━━━━━ Task inputs
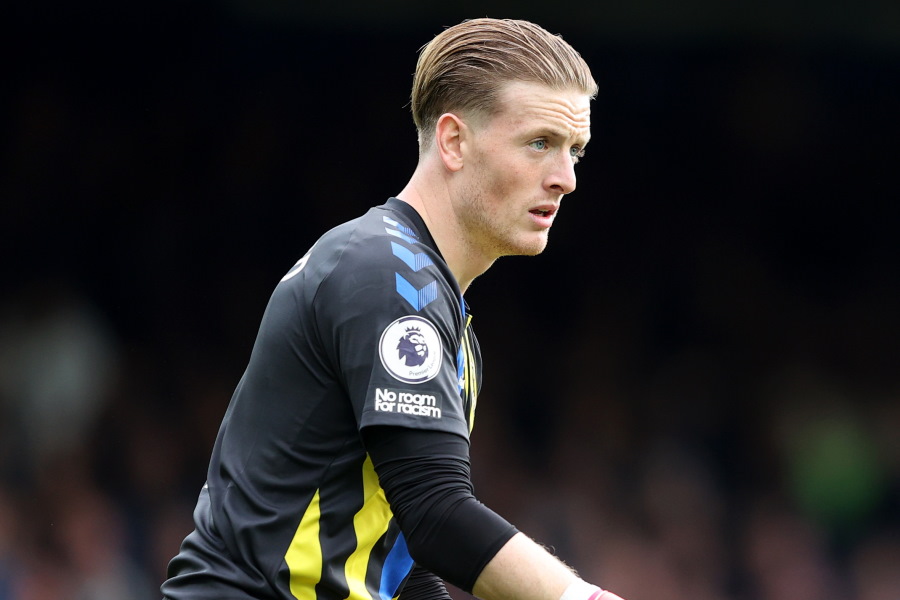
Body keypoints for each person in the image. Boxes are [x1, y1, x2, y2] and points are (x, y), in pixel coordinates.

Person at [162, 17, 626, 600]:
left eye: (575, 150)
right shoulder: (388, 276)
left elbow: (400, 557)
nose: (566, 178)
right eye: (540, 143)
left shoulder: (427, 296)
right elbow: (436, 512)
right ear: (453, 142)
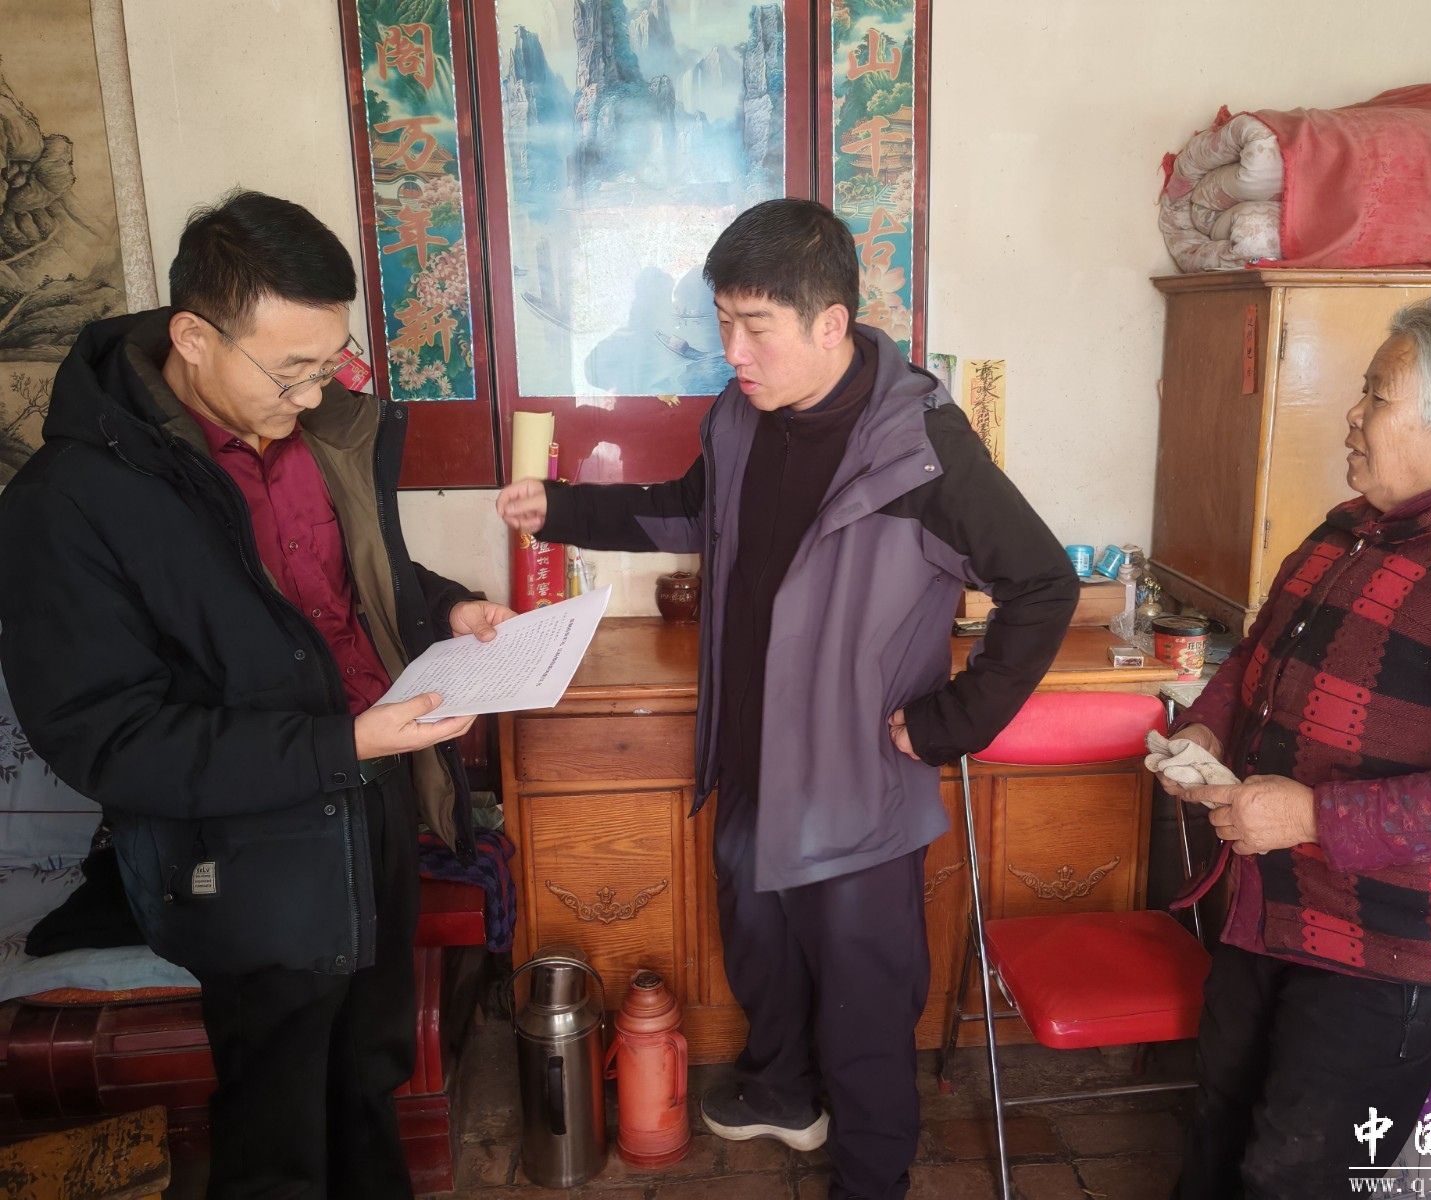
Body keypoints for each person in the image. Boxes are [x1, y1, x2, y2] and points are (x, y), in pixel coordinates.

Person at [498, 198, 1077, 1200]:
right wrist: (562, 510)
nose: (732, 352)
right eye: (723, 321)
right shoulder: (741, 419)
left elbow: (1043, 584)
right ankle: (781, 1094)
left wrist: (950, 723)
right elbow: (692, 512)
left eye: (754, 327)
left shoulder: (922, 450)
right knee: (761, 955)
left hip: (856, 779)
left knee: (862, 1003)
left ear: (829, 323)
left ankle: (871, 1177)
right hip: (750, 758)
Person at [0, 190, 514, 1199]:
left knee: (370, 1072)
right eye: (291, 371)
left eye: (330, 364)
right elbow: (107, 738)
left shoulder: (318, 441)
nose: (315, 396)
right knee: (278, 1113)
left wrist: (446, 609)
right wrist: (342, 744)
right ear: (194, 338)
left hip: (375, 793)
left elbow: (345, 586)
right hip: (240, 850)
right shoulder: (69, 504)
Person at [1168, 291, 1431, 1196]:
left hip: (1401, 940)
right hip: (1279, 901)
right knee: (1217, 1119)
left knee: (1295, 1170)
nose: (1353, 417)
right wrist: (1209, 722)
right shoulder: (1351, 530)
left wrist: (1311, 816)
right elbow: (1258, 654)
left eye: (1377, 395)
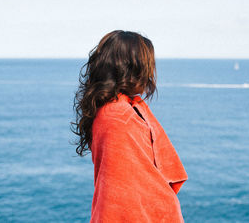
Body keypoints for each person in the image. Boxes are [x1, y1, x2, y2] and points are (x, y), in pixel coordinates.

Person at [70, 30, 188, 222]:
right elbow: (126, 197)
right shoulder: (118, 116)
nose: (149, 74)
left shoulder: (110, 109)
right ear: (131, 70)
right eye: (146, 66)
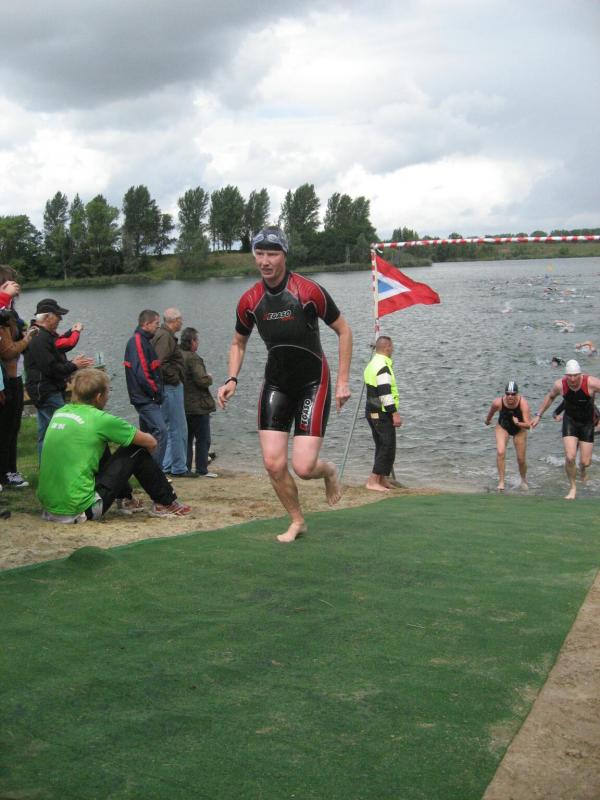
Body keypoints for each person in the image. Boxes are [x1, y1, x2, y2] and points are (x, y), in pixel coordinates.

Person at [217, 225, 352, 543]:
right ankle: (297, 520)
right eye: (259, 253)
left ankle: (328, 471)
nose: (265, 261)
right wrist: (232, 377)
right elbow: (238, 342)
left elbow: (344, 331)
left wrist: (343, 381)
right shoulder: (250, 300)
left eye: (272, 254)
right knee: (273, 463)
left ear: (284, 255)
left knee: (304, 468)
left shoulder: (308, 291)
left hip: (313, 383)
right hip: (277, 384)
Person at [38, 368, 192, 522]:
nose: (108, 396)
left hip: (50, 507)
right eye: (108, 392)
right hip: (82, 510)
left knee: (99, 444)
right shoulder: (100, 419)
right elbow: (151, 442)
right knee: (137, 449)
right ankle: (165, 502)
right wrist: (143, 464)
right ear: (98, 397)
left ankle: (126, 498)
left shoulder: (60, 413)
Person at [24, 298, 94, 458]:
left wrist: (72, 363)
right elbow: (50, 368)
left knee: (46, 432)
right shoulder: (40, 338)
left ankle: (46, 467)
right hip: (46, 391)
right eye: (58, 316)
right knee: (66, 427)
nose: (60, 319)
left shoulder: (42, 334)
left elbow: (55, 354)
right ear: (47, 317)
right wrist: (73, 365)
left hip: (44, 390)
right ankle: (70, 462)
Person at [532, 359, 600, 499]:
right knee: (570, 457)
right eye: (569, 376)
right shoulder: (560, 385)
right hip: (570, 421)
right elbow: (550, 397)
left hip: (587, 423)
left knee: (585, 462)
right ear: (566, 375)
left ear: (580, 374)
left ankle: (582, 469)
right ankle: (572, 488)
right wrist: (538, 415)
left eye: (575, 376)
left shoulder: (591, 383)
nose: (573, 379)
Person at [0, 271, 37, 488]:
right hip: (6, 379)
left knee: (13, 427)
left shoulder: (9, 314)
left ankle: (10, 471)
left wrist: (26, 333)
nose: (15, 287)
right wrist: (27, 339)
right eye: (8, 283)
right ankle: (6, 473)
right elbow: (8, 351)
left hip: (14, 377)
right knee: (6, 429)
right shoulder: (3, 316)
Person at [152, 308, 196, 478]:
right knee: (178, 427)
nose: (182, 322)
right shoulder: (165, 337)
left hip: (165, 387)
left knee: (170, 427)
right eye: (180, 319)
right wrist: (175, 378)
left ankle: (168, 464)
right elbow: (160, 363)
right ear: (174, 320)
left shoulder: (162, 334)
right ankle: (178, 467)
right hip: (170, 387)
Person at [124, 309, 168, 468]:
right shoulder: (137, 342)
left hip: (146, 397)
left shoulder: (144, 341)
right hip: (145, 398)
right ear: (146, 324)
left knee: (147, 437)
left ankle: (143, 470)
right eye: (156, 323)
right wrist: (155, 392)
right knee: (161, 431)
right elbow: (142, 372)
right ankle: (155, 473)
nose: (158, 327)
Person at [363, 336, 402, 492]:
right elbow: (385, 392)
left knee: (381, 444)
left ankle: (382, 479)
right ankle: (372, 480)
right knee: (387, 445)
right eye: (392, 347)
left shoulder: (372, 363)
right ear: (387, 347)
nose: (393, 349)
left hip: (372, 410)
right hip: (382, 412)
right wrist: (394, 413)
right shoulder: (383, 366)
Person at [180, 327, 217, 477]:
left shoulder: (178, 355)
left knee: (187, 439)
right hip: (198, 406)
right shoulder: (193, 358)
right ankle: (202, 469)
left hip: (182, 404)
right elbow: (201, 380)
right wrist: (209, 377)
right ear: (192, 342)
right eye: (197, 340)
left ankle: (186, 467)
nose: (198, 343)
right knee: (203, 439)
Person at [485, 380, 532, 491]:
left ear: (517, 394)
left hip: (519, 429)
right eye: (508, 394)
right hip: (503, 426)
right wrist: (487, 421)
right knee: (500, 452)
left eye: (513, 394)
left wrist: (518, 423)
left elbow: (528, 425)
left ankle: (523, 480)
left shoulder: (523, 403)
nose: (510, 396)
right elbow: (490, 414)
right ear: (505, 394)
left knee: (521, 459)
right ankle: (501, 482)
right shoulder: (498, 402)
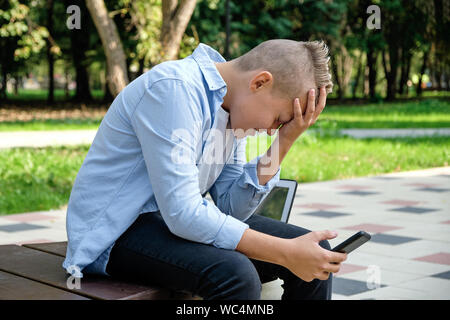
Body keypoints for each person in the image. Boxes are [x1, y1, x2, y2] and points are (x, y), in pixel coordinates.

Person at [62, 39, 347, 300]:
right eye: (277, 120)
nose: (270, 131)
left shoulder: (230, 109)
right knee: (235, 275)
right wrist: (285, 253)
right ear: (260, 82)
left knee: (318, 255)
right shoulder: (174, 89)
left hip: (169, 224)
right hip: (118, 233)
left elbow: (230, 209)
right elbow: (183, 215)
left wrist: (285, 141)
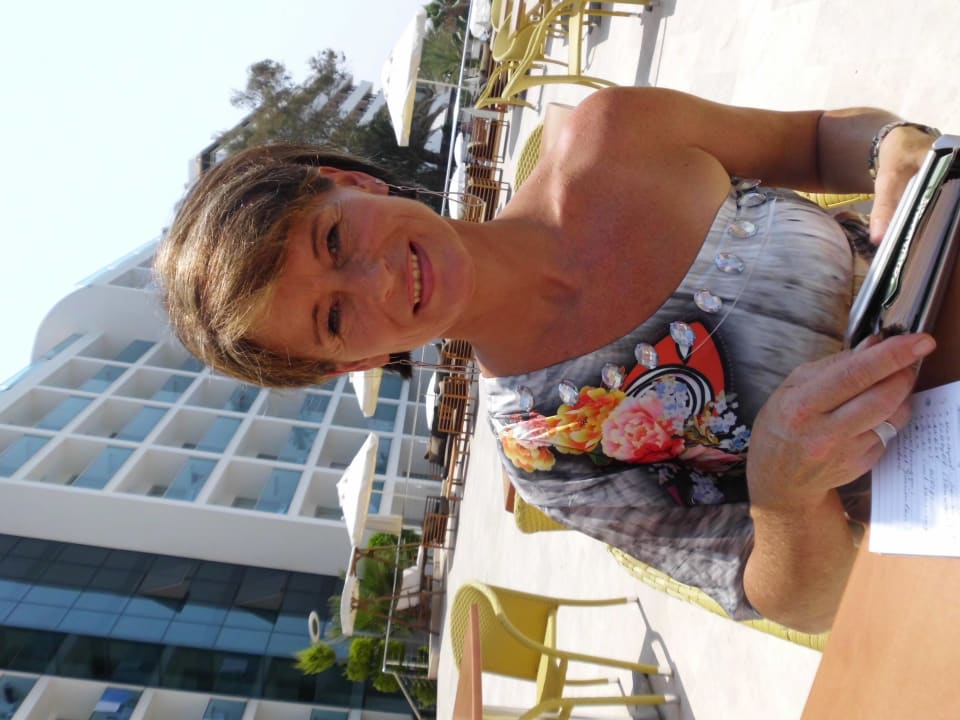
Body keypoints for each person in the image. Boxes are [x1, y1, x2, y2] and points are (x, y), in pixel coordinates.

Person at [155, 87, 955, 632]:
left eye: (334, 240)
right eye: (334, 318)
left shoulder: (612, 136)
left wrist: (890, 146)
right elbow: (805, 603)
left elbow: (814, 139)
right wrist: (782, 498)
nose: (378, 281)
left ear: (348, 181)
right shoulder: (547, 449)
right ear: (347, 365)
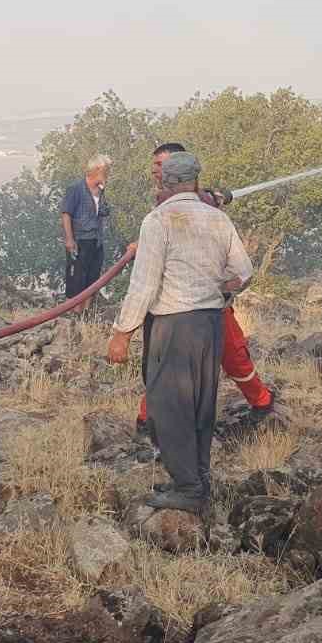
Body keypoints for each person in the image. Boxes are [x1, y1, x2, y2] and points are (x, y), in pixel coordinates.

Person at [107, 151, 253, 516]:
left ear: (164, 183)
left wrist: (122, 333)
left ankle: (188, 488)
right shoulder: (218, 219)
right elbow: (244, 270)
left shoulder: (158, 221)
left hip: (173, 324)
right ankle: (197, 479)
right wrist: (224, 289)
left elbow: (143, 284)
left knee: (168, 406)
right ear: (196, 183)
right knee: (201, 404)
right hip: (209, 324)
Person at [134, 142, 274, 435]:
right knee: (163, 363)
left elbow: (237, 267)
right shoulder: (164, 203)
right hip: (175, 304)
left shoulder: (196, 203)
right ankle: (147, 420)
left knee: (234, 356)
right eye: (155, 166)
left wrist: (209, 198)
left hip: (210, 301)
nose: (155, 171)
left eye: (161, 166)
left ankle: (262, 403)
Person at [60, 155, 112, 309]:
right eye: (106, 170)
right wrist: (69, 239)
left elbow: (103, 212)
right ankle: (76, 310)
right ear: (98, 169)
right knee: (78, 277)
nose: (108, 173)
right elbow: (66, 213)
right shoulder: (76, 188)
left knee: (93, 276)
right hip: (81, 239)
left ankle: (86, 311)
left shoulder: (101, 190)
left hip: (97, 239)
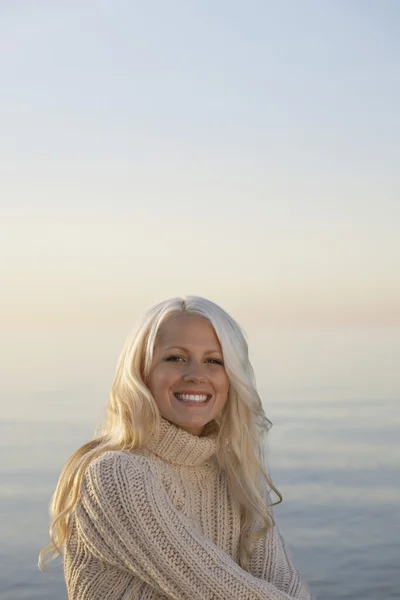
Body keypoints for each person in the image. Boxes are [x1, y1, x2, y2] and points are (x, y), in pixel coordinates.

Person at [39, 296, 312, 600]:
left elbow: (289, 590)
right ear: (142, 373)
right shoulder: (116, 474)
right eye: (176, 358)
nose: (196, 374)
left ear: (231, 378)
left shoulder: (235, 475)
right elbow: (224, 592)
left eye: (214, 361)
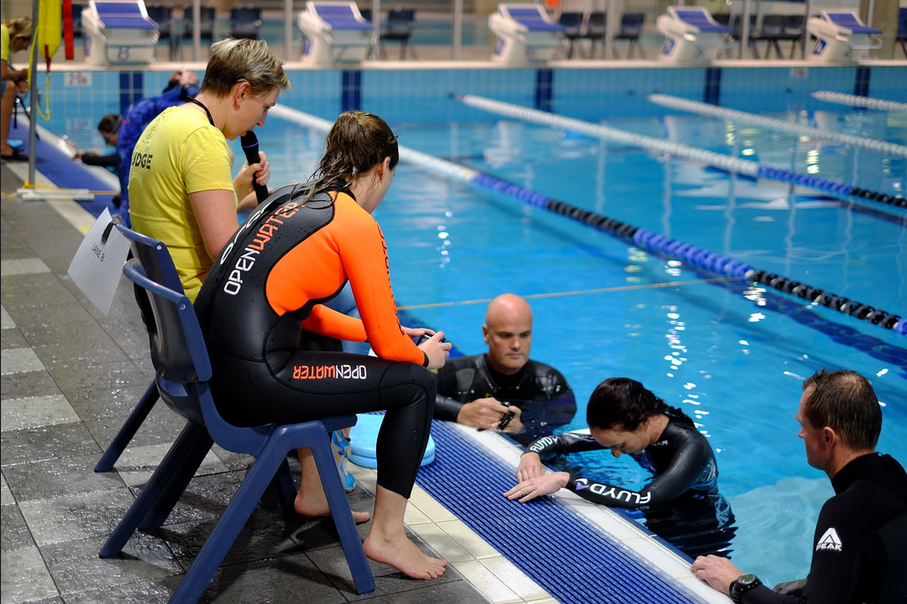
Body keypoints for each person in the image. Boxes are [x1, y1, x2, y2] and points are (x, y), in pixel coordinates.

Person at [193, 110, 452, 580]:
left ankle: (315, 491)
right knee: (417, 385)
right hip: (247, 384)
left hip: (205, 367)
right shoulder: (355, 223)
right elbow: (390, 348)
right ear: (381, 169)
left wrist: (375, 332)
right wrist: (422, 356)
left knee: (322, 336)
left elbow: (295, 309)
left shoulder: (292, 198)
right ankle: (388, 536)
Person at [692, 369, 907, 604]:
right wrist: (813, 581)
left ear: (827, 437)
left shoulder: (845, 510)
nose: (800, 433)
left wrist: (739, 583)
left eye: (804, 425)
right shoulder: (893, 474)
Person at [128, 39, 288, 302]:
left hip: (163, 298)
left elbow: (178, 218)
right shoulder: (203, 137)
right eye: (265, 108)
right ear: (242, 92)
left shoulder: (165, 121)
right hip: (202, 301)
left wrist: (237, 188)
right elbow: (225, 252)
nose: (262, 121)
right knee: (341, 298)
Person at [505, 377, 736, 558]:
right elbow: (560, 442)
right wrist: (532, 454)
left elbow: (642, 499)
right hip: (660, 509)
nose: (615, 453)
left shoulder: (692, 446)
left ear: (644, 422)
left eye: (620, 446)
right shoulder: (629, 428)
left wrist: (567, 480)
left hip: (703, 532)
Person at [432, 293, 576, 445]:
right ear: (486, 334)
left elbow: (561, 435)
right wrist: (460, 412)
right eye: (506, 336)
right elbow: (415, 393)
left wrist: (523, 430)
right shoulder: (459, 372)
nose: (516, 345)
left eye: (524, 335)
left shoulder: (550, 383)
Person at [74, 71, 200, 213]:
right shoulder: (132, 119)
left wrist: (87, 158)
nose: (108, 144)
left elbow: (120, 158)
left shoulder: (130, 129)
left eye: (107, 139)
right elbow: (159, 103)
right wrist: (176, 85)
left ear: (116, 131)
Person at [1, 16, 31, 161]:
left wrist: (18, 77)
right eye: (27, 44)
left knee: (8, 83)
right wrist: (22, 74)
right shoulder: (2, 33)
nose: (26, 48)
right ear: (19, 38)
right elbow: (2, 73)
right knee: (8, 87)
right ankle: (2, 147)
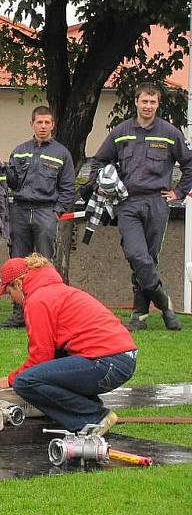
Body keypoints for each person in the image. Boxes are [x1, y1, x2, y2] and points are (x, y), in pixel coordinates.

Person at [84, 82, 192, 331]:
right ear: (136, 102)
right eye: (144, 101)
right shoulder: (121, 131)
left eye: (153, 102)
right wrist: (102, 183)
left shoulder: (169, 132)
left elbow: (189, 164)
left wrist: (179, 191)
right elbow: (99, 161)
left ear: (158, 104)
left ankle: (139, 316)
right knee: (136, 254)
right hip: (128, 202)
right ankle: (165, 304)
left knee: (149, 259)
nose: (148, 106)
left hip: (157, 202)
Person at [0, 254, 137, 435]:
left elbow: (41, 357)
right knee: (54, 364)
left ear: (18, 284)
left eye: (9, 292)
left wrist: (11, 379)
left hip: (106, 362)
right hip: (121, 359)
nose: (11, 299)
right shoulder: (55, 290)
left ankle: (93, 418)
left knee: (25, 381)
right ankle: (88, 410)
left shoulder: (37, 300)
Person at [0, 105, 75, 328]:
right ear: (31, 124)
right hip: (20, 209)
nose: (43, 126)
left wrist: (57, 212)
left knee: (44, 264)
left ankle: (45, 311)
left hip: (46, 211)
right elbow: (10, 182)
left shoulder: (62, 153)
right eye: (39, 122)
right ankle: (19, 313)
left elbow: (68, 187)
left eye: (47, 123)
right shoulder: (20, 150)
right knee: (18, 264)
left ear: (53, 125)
━━━━━━━━━━
About this task -
Set down, exactly as they stand above, the lines starting with the line with "left knee: (170, 427)" and going on through the line with "left ankle: (382, 479)", and no others.

Response area -
left knee: (170, 427)
right eye: (180, 319)
right wrist: (175, 378)
left ankle: (168, 464)
right elbow: (160, 363)
right ear: (174, 320)
left shoulder: (162, 334)
right ankle: (178, 467)
right hip: (170, 387)
Person at [124, 309, 168, 468]:
right shoulder: (137, 342)
left hip: (146, 397)
left shoulder: (144, 341)
right hip: (145, 398)
right ear: (146, 324)
left knee: (147, 437)
left ankle: (143, 470)
right eye: (156, 323)
right wrist: (155, 392)
right knee: (161, 431)
right elbow: (142, 372)
right ankle: (155, 473)
nose: (158, 327)
Person at [363, 336, 402, 492]:
right elbow: (385, 392)
left knee: (381, 444)
left ankle: (382, 479)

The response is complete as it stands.